ARREST VAN HET GERECHT VOOR AMBTENARENZAKEN
VAN DE EUROPESE UNIE
(Tweede kamer)
18 mei 2015
Valéria Anna Gyarmathy
tegen
Europees Waarnemingscentrum voor drugs en drugsverslaving (EWDD)
„Openbare dienst — Personeel van EWDD — Tijdelijk functionaris — Niet-verlenging van de aanstellingsovereenkomst — Psychisch geweld — Verzoek om bijstand — Administratief onderzoek — Verstekvonnis — Onderzoek van de ontvankelijkheid van het verzoekschrift — Bezwarend besluit — Niet-ontvankelijkheid — Toewijzing van de kosten”
Betreft:
Beroep, ingesteld krachtens artikel 270 VWEU, waarmee Gyarmathy vraagt om nietigverklaring van verschillende besluiten van het Europees Waarnemingscentrum voor drugs en drugsverslaving (hierna: „EWDD” of „Centrum”) betreffende een verzoek om bijstand wegens feiten van psychisch geweld en de niet-verlenging van haar overeenkomst van tijdelijk functionaris. Voorts vraagt verzoekster om vergoeding van de materiële en immateriële schade die zij door de betwiste besluiten zou hebben geleden.
Beslissing:
Het beroep wordt verworpen. Elke partij draagt haar eigen kosten.
Samenvatting
Ambtenaren – Bijstandsverplichting van de administratie – Verzoek om bijstand – Begrip – Verzoek strekkende tot het nemen van een besluit of de toekenning van een vergoeding krachtens artikel 24 van het Statuut – Verplichting van de administratie om klachten op het gebied van psychisch geweld te onderzoeken en de klager op de hoogte te stellen van het gevolg dat aan zijn klacht wordt gegeven – Voorwaarde – Inachtneming van de precontentieuze procedure voor de indiening van de klacht
(Ambtenarenstatuut, art. 24 en 90, lid 1)

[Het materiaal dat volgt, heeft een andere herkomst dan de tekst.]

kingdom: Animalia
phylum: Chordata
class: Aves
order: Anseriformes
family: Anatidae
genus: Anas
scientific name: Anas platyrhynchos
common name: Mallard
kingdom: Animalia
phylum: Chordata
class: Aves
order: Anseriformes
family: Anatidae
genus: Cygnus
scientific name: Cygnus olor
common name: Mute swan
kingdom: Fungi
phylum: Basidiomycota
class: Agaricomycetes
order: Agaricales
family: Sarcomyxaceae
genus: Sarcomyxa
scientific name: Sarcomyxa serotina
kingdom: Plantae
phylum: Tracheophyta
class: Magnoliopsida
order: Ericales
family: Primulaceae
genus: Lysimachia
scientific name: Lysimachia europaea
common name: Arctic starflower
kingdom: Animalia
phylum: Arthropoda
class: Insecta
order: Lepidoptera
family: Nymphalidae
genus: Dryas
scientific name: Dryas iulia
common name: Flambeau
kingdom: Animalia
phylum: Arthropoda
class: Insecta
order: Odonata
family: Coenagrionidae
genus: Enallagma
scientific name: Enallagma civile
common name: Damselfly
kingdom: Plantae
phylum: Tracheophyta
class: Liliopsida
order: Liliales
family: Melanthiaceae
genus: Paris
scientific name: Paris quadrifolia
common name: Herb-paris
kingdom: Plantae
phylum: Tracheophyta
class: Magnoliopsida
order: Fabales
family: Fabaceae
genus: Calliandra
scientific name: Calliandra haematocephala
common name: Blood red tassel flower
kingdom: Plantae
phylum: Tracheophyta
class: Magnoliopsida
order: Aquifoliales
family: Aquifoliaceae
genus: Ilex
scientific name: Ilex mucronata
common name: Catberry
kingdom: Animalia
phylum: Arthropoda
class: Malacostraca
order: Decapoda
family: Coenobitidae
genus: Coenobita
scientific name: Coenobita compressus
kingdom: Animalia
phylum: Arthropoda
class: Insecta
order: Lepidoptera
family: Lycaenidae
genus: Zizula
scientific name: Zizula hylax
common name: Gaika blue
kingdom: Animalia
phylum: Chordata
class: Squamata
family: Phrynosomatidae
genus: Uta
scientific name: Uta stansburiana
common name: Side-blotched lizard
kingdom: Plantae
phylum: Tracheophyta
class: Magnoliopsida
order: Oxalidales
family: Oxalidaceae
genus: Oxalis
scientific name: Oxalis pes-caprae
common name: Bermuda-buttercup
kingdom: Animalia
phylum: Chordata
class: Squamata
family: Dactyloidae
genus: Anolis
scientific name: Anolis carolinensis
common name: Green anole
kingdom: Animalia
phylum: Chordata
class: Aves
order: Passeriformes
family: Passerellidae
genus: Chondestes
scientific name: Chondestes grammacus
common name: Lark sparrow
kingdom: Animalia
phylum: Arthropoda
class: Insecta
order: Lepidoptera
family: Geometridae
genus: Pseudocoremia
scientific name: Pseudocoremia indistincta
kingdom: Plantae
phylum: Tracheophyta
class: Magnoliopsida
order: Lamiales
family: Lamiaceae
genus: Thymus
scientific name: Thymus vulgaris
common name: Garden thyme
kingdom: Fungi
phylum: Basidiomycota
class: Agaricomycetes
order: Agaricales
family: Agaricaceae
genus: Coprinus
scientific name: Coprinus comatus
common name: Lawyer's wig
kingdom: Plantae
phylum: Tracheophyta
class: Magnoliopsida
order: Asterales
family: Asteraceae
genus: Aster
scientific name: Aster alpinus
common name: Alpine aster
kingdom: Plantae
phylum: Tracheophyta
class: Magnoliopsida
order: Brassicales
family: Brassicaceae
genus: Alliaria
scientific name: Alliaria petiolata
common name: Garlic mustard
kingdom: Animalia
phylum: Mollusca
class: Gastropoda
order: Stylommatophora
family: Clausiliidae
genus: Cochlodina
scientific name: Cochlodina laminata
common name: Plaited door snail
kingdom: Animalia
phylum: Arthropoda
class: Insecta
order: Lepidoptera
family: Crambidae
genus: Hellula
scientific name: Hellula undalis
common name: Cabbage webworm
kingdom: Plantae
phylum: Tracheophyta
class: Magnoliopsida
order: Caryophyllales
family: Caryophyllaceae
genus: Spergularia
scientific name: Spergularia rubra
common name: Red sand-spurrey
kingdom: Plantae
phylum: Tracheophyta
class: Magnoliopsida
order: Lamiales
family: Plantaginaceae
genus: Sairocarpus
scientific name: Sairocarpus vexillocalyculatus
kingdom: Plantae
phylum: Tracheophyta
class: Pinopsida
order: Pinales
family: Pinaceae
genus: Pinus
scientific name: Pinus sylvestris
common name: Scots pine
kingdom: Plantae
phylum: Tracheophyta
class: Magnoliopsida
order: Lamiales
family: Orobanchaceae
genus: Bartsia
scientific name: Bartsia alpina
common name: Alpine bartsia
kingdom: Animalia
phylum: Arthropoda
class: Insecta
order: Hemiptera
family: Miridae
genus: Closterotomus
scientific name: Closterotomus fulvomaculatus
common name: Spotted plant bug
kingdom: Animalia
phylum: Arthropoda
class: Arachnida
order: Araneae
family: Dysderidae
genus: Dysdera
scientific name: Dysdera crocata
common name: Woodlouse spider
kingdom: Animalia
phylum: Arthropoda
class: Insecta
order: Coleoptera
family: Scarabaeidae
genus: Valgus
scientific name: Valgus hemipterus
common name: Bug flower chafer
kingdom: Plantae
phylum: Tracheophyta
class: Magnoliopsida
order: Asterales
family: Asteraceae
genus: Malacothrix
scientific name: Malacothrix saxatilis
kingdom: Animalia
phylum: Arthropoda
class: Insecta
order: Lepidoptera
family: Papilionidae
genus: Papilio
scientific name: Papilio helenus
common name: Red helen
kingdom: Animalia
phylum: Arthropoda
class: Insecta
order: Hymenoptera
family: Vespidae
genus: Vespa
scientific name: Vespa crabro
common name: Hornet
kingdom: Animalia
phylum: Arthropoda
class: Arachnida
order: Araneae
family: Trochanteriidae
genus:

Beroepen van ambtenaren – Bezwarend besluit – Begrip – Brief aan een tijdelijk functionaris waarbij hem wordt herinnerd aan de datum van afloop van zijn overeenkomst – Daarvan uitgesloten – Besluit om een overeenkomst niet te verlengen – Daaronder begrepen
(Ambtenarenstatuut, art. 90, lid 2)
Beroepen van ambtenaren – Bezwarend besluit – Begrip – Besluit om een onderzoek naar aanleiding van een verzoek om bijstand zonder gevolg af te sluiten – Daaronder begrepen
(Ambtenarenstatuut, art. 90 en 91)
Als verzoek om bijstand dient niet alleen te worden aangemerkt het verzoek van een ambtenaar of functionaris die op dat moment slachtoffer meent te zijn van bedreigingen, grove beledigingen, beschimpingen, smaad of vergrijpen tegen persoon of goed, waaraan hijzelf of de leden van zijn gezin uit hoofde van zijn hoedanigheid en functie blootstaan, maar ook elk verzoek aan het tot aanstelling bevoegd gezag om op grond van een met artikel 24 van het Statuut verband houdende reden een besluit te nemen of hem een schadevergoeding toe te kennen, zelfs wanneer de onrechtmatige handelingen zijn gestaakt.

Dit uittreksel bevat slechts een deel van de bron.